→ Directions
Find all lines in the records that include the word "round", and copy them out.

Stored data:

Segment Open

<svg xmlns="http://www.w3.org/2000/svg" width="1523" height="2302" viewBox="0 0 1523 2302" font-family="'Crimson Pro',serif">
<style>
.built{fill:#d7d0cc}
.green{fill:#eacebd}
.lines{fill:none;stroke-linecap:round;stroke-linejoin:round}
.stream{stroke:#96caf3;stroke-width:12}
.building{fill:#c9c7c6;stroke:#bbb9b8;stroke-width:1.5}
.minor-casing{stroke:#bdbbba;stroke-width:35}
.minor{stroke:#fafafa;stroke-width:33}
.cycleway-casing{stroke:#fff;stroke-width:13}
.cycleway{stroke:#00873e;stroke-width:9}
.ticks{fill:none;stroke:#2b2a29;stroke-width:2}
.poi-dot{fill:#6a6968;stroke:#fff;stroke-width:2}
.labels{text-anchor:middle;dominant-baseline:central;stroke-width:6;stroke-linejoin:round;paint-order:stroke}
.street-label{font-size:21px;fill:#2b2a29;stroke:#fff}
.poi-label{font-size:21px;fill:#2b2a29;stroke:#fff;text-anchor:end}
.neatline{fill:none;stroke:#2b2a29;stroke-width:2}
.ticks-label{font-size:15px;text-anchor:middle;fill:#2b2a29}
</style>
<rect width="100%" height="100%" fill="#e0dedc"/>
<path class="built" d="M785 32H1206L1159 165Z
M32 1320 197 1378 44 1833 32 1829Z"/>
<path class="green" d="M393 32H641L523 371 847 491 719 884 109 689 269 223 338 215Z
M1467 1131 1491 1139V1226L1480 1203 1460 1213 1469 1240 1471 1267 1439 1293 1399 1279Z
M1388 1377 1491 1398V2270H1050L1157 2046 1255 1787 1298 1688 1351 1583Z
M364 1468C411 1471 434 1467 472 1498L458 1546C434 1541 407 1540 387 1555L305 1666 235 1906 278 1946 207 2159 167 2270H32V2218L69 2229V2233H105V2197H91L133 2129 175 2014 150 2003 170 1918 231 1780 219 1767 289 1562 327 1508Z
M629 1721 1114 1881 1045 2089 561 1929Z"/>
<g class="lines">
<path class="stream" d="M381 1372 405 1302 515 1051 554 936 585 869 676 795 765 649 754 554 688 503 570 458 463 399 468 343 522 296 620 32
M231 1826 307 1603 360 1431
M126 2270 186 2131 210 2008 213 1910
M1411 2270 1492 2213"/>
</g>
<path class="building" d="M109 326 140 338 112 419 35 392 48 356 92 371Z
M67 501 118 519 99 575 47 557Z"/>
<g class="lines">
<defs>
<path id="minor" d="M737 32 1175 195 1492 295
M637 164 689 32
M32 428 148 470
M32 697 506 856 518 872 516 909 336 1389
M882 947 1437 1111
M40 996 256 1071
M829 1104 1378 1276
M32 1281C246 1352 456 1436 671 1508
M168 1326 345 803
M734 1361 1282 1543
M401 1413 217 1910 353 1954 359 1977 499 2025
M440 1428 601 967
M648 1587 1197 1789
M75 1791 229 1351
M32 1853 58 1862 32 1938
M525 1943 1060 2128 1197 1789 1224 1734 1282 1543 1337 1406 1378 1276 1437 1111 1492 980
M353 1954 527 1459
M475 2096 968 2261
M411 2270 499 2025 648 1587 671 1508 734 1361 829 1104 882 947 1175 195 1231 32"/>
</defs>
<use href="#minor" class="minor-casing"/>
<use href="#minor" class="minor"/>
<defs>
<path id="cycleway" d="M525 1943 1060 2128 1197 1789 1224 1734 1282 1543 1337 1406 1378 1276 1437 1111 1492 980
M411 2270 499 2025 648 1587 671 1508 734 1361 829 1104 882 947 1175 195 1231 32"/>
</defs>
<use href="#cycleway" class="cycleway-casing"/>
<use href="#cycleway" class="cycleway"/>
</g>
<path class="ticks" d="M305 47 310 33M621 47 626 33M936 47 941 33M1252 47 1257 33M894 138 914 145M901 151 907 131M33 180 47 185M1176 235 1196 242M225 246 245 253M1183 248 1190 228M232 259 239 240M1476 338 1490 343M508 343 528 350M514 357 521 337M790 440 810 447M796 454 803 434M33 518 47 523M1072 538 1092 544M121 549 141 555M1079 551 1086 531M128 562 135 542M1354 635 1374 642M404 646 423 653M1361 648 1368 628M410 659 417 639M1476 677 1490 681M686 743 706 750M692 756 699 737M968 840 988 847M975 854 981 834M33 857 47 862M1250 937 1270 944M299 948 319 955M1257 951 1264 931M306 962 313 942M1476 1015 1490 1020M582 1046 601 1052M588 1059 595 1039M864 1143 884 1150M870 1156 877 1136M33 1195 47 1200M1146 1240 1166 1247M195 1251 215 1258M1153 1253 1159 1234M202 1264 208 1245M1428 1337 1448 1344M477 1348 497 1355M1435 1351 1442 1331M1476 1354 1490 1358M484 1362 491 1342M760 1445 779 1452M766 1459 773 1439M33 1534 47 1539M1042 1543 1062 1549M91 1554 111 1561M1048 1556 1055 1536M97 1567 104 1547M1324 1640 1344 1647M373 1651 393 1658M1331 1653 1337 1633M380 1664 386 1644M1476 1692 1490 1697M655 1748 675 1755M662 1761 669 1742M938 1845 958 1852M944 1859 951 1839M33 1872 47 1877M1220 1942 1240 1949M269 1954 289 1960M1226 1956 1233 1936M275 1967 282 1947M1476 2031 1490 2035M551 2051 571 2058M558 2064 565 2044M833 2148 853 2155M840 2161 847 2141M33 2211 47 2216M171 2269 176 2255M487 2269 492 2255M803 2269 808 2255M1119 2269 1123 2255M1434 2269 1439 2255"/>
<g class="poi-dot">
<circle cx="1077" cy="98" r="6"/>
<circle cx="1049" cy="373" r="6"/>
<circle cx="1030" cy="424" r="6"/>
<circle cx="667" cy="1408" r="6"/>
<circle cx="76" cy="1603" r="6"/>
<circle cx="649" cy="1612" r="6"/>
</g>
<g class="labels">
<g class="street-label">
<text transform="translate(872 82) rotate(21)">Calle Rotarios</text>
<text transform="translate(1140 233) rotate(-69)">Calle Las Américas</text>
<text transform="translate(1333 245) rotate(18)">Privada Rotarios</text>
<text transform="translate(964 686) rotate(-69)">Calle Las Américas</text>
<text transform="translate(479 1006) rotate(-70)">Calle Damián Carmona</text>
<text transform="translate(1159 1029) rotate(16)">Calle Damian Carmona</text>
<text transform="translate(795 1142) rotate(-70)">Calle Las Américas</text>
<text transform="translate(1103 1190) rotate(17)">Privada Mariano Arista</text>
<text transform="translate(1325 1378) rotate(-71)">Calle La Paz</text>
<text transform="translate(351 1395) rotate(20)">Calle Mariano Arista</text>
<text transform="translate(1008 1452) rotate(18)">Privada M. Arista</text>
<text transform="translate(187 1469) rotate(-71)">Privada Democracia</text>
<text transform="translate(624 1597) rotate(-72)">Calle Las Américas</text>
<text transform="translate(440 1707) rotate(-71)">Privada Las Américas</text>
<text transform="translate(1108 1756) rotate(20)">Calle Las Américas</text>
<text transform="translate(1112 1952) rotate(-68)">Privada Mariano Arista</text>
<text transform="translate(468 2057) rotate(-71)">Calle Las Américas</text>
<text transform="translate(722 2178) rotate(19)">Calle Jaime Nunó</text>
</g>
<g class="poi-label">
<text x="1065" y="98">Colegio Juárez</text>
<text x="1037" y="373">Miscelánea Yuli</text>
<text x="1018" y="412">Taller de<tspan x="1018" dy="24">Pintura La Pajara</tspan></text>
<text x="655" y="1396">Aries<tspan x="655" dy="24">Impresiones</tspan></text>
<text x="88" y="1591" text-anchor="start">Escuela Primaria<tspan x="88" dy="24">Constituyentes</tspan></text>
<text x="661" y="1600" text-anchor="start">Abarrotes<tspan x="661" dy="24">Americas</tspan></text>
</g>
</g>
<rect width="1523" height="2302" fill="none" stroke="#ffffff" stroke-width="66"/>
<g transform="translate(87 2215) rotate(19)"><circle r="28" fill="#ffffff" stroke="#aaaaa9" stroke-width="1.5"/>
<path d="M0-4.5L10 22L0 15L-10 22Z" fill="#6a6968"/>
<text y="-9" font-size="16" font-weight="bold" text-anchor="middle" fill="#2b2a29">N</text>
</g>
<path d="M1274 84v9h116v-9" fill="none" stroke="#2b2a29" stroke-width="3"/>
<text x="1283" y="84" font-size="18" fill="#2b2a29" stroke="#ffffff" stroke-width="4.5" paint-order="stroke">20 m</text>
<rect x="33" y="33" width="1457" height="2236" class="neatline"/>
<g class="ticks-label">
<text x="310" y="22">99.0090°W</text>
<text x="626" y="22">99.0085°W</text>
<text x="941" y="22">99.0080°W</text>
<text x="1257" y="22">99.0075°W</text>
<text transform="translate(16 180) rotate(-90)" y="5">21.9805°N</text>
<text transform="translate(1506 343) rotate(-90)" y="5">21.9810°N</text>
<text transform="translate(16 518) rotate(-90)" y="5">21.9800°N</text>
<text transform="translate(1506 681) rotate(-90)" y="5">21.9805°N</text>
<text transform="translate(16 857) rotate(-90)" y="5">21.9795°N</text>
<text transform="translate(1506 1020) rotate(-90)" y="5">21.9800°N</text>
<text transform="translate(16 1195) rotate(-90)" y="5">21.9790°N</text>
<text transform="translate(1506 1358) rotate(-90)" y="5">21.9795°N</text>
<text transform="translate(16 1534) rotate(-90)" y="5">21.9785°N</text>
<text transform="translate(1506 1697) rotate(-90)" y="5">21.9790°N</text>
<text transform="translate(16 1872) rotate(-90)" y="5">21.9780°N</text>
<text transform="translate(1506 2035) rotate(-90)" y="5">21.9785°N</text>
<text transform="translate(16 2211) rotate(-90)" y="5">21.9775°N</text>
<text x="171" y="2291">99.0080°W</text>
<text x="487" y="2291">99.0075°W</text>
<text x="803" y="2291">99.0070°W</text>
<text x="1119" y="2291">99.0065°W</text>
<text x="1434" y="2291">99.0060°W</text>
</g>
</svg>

Segment Closed

→ Answer to the problem
.lines{fill:none;stroke-linecap:round;stroke-linejoin:round}
.labels{text-anchor:middle;dominant-baseline:central;stroke-width:6;stroke-linejoin:round;paint-order:stroke}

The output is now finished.